*Exercise*
Could you print exactly the lines of the listing below, starting at the line that has "Rendered at 1500 by 1125 pixels." and ending at the line that has "Identify the document", and only those lines?

*Supplied material*

####

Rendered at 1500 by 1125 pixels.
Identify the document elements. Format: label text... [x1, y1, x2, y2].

####

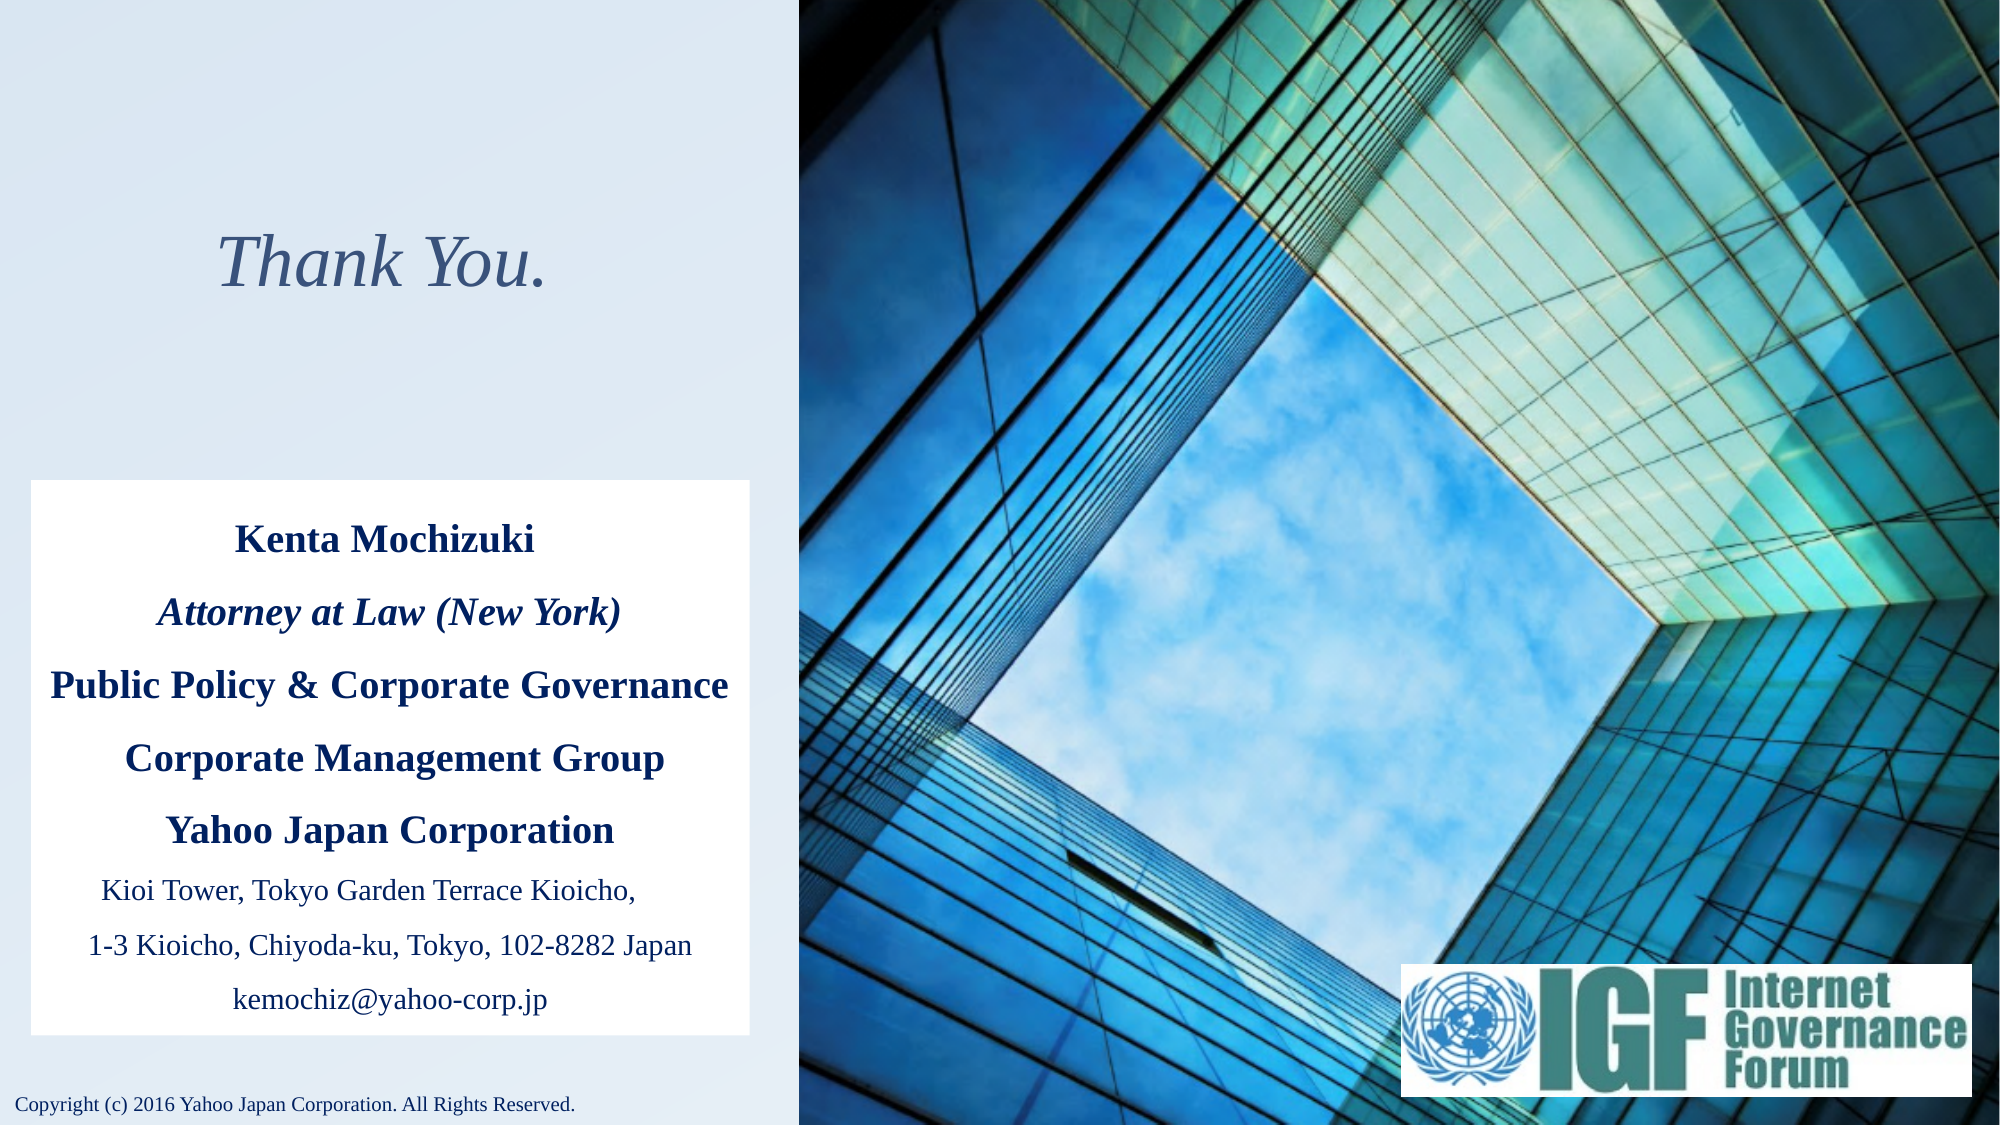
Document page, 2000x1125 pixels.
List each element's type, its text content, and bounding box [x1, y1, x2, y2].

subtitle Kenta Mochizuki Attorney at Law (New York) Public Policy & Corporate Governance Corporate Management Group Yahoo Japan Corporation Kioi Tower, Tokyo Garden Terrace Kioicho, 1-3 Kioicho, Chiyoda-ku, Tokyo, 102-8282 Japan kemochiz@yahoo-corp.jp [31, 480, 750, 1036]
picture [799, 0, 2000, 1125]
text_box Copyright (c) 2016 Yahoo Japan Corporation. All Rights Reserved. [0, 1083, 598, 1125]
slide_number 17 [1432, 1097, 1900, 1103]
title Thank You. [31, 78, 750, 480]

####

*Written reply*
Rendered at 1500 by 1125 pixels.
Identify the document elements. Format: label text... [x1, y1, x2, y2].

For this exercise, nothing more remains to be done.